Dengan DKI Jakarta sebagai posisi pertama dengan 2.552 kasus kekerasan. Lalu Jawa Timur 1.635 kasus, Jawa Barat 1.377 kasus, dan Jawa Tengah 1.123 kasus.
"Dari 13.602 kasus kekerasan yang terjadi, 75 persen atau 10.205 kasus kekerasan terjadi di ranah personal, yakin kekerasan dalam rumah tangga (KDRT)," kata Ketua Subkomisi Pemantauan Komnas Perempuan Indraswari awal Maret lalu.
Paparan data menakutkan ini sekali lagi masih segelintir. Ini belum mencakup apa yang dialami oleh para anak-anak perempuan. Tentu bisa dipastikan, begitu rumit membeberkannya dalam sebuah tulisan.
Yang jelas, untuk kasus kekerasan pada anak perempuan, khususnya yang berkaitan dengan seksualitas. Setidaknya sepanjang September 2016 hingga September 2017 ditemukan ada 508 anak Indonesia menjadi korban eksploitasi seksual dan komersial anak.
Pelik bukan? Ingat, ini belum data tahun-tahun lalu atau data secara global, dan tentu saja itu belum melingkupi kasus yang tak terlapor, disembunyikan atau didiamkan.
93 persen penyintas tak laporkan pemerkosaan yang dialami: Survey https://t.co/odOKhJywCq #MulaiBicara #16daysofactivism pic.twitter.com/V8wp0lcziZ
— Magdalene (@the_magdalene) 29 November 2016
Tak terbayang bagaimana menderitanya kaum perempuan dan anak yang ada. Sebab, sekali kekerasan itu didapat maka ia akan membekas selamanya di ingatan. Ini artinya selama hidup, kekerasan yang pernah dirasakan selalu mendera, menyiksa dan terngiang terus.
Dalam Pikiran
Charles Fourier, seorang filsuf dan intelektual Prancis yang hidup pada 1772 hingga 1837 pernah menuliskan bahwa, "Perubahan jaman selalu dapat diukur dari kemajuan yang telah dicapai perempuan."
Kutipan ini menjadi sebuah contoh betapa perempuan penting diperhatikan. Namun demikian di perjalanannya, apa yang dihadapi perempuan ternyata lebih sulit.
Di Indonesia misalnya, dengan konsep agamais dan budaya patriarki yang menghegemoni di seluruh sektor tetap menjadi faktor utama awal mula kekerasan perempuan.
Paradigma bahwa perempuan lemah, penurut, seksi, pengasuh anak, dan lainnya telah menjadi budaya pikir yang meruntuhkan perjuangan perempuan.

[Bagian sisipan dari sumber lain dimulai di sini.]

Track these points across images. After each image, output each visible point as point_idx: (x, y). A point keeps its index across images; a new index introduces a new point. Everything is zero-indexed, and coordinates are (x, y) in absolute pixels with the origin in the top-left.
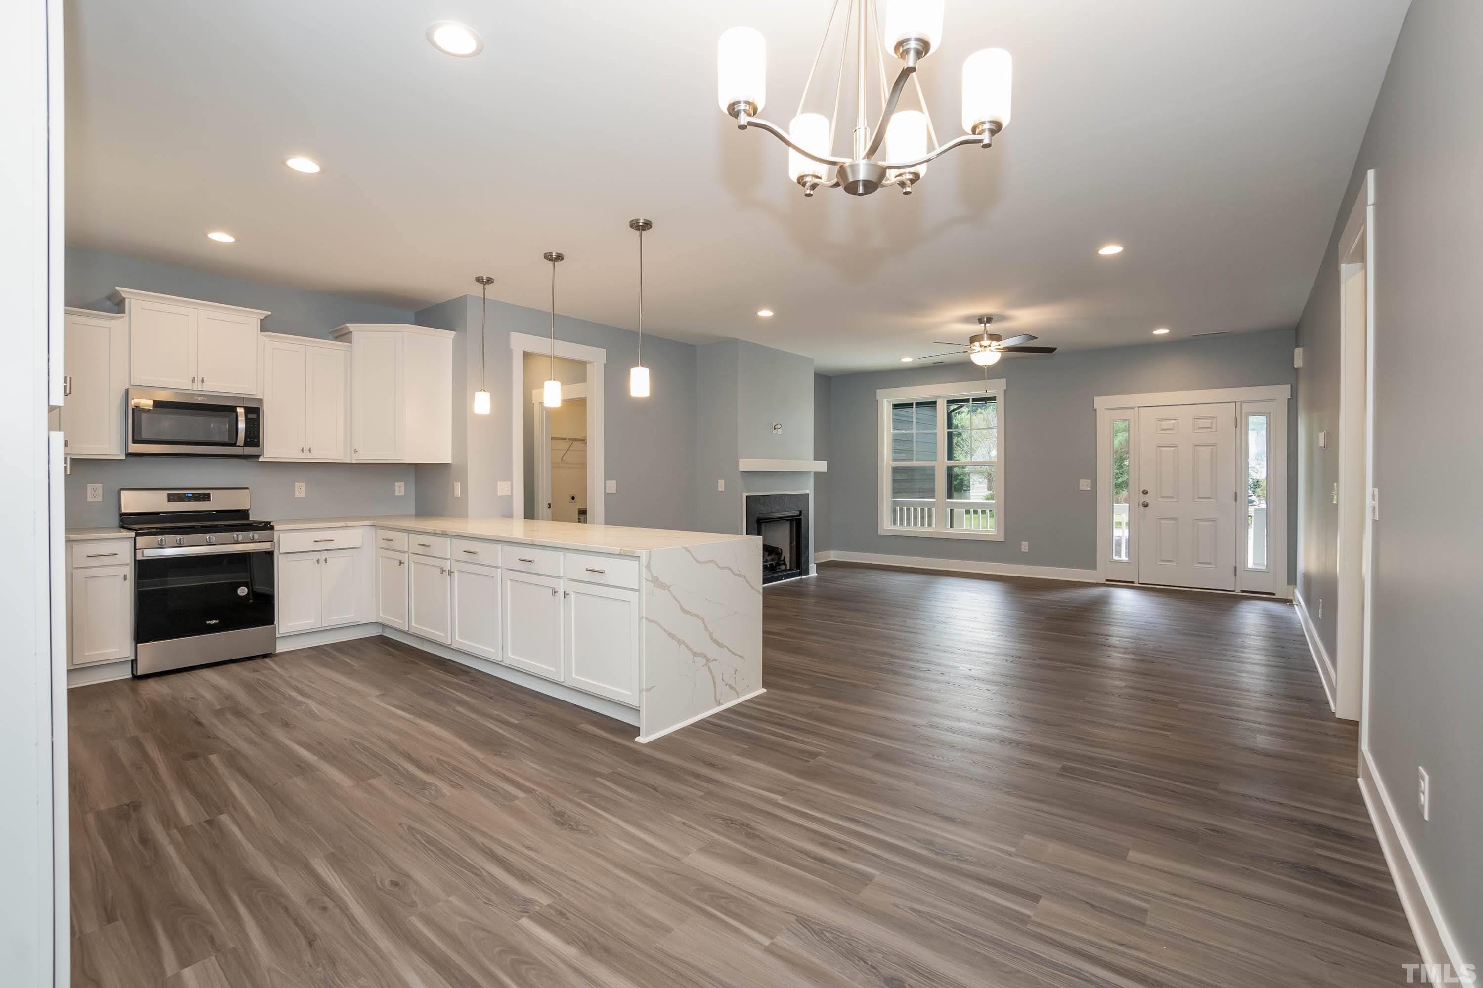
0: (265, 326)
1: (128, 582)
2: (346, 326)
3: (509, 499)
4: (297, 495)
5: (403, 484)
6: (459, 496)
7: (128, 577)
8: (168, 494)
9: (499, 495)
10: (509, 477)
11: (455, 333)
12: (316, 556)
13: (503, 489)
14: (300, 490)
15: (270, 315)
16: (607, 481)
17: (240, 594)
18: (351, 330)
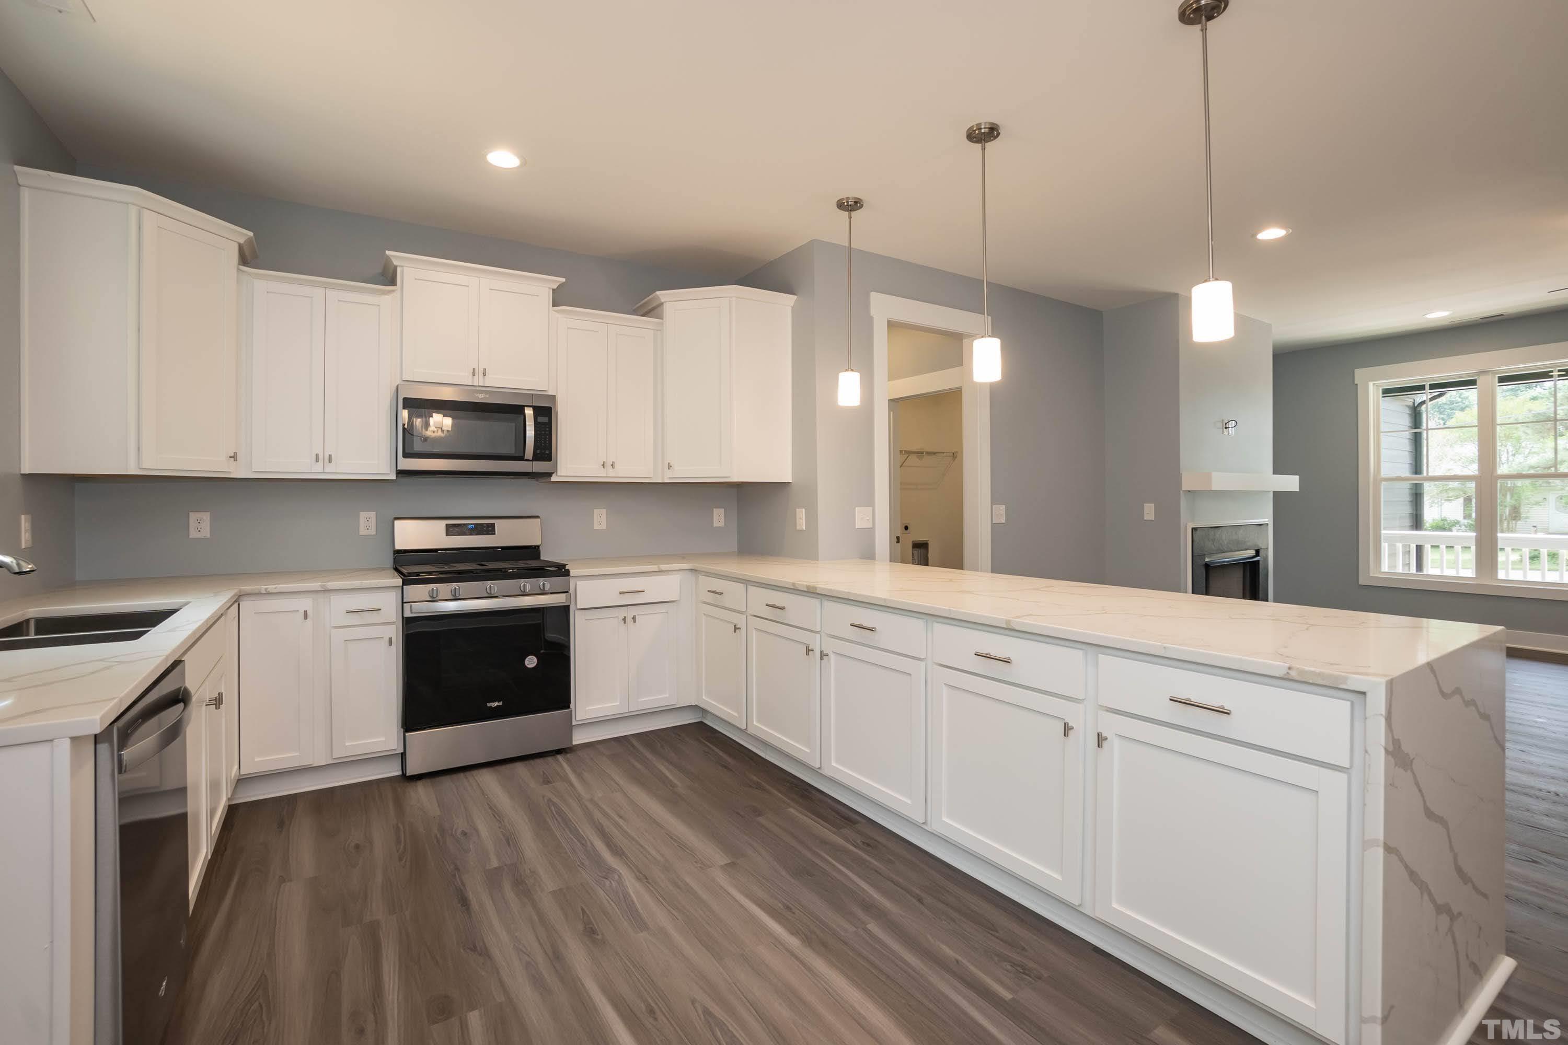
0: (559, 299)
1: (394, 647)
2: (657, 295)
3: (869, 533)
4: (596, 527)
5: (722, 510)
6: (804, 529)
7: (394, 640)
8: (446, 524)
9: (857, 527)
10: (869, 501)
11: (796, 297)
12: (622, 613)
13: (862, 518)
14: (600, 518)
15: (564, 282)
16: (994, 506)
17: (527, 666)
18: (663, 301)
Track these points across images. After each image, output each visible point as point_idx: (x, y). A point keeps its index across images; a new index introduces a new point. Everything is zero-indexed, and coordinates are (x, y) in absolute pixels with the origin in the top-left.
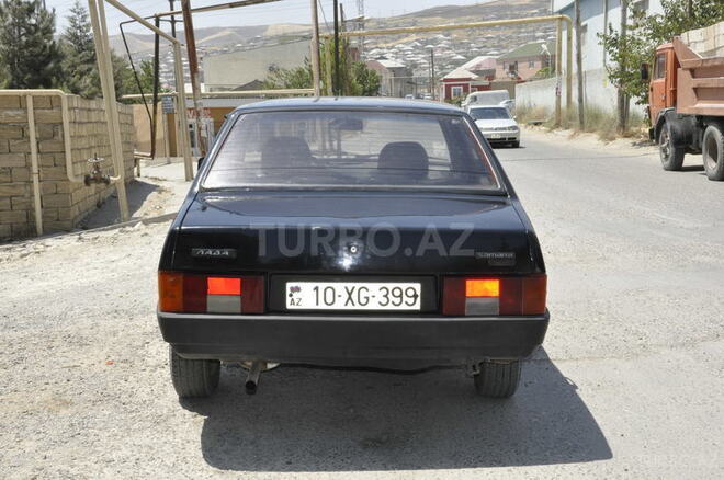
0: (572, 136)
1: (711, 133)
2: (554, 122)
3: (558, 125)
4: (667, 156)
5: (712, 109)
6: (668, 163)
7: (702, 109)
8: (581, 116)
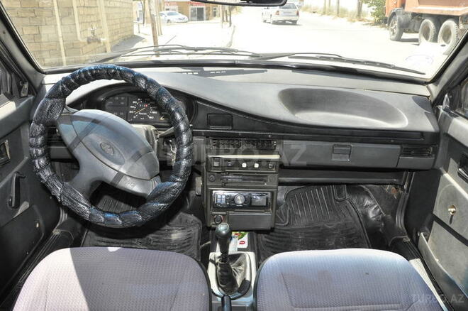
0: (333, 19)
1: (427, 23)
2: (322, 12)
3: (324, 13)
4: (394, 33)
5: (430, 10)
6: (394, 37)
7: (422, 10)
8: (338, 10)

Ya, seperti konsep Feminisme radikal yang ditulis Kate Millet dalam Rollin (1996), bahwa konsep patriarki memastikan bahwa laki-laki mempunyai peran maskulin dan dominan. Sementara perempuan ada di posisi subordinat atau feminin.
Ideologi itulah yang mendarahdaging di kepala laki-laki dan perempuan hingga kini. Sehingga, maklum kemudian kekerasan, penganiayaan, pemerkosaan, pembunuhan dan lain sebagainya ikut menjamur.
Apa pun itu, kekerasan terhadap perempuan dan anak, apa pun bentuknya harus dilawan. Di Indonesia, masalah ini sudah cukup pelik.
Jangan karena budaya patriarki yang mengejawantah dalam budaya, lalu masalah ini berakhir seadanya. "Jangan sederhanakan kasus kekerasan perempuan menjadi sebatas KDRT (Kekerasan dalam Rumah Tangga)" kata Ketua Komnas Perempuan Azriana Rambe Manalu.
Dan pastinya, perlawanan kekerasan terhadap perempuan ini juga perlu upaya dari laki-laki si kaum patriarki. Awal mula kekerasan itu ada di dalam pikiran.
Selama konsep patriarki itu masih mengelabut di kepala, maka jadilah kekerasan itu. Ibarat kasus perkosaan, mau ditutup serapat apa pun tubuh perempuan, jika pikirannya memang hendak memperkosa ya terjadilah.